Even more importantly, The court order also requires that Apple provides the FBI with software that is coded to only run on the iPhone of a specific criminal suspect:
Apple’s reasonable technical assistance may include, but is not limited to: providing the FBI with a signed iPhone Software file, recovery bundle, or other Software Image File (“SIF”) that can be loaded onto the SUBJECT DEVICE. The SIF will load and run from Random Access Memory and will not modify the iOS on the actual phone, the user data partition or system partition on the device’s flash memory. The SIF will be coded by Apple with a unique identifier of the phone so that the SIF would only load and execute on the SUBJECT DEVICE.

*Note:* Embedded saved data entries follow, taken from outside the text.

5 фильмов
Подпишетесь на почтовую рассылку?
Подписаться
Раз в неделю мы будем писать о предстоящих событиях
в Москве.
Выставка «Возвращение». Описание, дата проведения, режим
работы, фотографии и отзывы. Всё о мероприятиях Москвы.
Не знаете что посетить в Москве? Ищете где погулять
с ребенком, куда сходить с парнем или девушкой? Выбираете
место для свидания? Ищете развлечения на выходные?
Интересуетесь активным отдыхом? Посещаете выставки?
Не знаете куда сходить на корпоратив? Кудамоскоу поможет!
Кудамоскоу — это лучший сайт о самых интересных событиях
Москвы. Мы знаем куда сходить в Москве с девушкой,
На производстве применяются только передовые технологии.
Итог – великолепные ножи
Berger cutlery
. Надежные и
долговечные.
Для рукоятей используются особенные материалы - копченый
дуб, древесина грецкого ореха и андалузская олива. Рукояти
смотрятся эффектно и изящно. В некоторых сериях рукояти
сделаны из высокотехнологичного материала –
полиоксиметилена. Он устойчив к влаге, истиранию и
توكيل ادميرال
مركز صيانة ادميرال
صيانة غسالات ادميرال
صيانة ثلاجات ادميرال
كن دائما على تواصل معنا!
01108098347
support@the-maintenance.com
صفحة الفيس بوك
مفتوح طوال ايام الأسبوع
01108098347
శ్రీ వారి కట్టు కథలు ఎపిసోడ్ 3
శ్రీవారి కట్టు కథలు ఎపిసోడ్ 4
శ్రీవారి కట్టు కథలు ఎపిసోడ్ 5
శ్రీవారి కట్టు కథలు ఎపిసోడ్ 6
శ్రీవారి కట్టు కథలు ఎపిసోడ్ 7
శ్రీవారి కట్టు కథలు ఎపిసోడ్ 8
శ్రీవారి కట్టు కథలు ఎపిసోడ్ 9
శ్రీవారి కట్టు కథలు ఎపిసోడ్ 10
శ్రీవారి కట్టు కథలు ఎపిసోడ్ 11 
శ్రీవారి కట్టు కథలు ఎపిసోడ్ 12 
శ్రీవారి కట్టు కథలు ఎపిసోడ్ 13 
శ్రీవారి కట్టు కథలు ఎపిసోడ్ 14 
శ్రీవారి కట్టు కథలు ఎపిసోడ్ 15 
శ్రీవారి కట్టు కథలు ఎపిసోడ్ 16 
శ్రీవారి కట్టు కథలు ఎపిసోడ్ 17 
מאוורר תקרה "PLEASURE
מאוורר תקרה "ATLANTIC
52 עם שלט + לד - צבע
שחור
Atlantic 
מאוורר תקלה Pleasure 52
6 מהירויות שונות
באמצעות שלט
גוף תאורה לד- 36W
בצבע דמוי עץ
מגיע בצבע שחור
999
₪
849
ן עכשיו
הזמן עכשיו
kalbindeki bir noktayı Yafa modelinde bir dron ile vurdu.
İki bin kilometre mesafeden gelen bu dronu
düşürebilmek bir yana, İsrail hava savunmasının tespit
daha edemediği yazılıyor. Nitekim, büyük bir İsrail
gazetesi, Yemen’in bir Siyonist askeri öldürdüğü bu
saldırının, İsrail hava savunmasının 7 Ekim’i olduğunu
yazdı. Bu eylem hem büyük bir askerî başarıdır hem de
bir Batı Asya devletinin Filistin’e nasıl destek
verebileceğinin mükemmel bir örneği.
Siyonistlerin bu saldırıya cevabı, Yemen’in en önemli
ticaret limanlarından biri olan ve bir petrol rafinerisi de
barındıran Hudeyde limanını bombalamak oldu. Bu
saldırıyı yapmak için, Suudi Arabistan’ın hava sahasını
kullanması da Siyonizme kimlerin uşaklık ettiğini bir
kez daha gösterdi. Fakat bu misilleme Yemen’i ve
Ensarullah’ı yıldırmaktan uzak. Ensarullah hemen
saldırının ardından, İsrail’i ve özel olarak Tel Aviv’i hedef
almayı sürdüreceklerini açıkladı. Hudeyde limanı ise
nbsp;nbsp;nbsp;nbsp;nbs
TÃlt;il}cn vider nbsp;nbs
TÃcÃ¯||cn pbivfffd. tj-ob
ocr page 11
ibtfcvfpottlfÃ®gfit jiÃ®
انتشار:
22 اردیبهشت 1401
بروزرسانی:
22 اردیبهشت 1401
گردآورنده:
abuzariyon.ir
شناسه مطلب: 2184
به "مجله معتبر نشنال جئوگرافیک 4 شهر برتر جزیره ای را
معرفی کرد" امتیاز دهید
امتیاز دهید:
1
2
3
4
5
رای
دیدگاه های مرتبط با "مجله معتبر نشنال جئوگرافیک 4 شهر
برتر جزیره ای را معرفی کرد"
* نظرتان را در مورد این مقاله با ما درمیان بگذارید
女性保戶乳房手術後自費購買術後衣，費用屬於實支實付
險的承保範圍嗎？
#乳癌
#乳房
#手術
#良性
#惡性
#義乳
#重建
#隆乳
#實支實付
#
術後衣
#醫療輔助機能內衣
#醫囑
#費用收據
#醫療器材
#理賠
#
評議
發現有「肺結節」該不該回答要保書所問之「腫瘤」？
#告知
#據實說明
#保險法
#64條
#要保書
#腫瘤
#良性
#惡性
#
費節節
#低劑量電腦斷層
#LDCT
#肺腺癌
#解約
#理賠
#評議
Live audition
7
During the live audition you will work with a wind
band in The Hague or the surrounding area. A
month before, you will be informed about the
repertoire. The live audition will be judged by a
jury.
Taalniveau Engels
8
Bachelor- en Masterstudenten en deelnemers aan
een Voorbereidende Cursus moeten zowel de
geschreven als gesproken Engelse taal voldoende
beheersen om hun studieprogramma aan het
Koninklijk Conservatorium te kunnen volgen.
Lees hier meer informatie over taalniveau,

So while the order doesn’t force Apple to weaken iPhone encryption on all iPhones, it’ll instead require that Apple turn off a feature so the FBI can access information on a specific iPhone.
This said, people have good reasons to be distrustful and a slippery slope argument is probably applicable. Recent revelations by Edward Snowden have seen surveillance technologies such as StingRay come to light. StingRay essentially mimics a cell tower to force all nearby mobile phones to connect to it where the data from the phones can be intercepted and monitored. StingRay devices have been fitted to airplanes, helicopters, drones and vehicles.
Because StingRay doesn’t require law enforcement agencies to confiscate a suspects smartphone, surveillance can be done in secret without the suspect aware that they are under surveillance. Unlike the methods proposed in the Californian court order, it also appears that SingRay may have already have been abused.
The American civil liberties Union found that in 2006, the company that manufactures StingRay equipment conducted wireless surveillance using StingRay units on behalf the Palm Bay Police Department because of a bomb threat made against a school. The search was conducted without any warrants or Judicial oversight. Similarly, in 2014, Florida police revealed they had used StingRay at least 200 times since 2010 without disclosing it to the courts or obtaining a warrant.
It isn’t just StingRay technologies either, there are other means of getting data off of a smartphone involving methods such as malware. Perhaps these indignant Internet users should be getting worked up about these as well?
While there is no debate that a little suspicion is indeed a good thing, especially when it comes to protecting the rights of law abiding citizens, the reality is that the feds will need to apply for search warrants on a case by case basis and the method as stipulated by the court order is less likely to be subject to abuse such as has been the case with StingRay.
Ironically, a 2015 court case in the U.S. revealed that Apple had already helped the government pull information off of iPhones. Last year in New York, court prosecutors revealed that Apple had unlocked phones for authorities at least 70 times since 2008.
So Apple’s strongly worded response to the court order could have more to do with public relations and commercial fallout as it does with customer protection.
This isn’t all that surprising as none of this is likely to be terribly palatable for Apple who’ll foot the bill for complying with the court order. While the costs of doing so are likely to be peanuts in the grand scheme of things, it’ll also do Apple no favours In an ultra-competitive smartphone marketplace, where any perceived weakness such as the feds being able to snoop through a phone could be exploited by competitors to turn potential buyers away from IOS.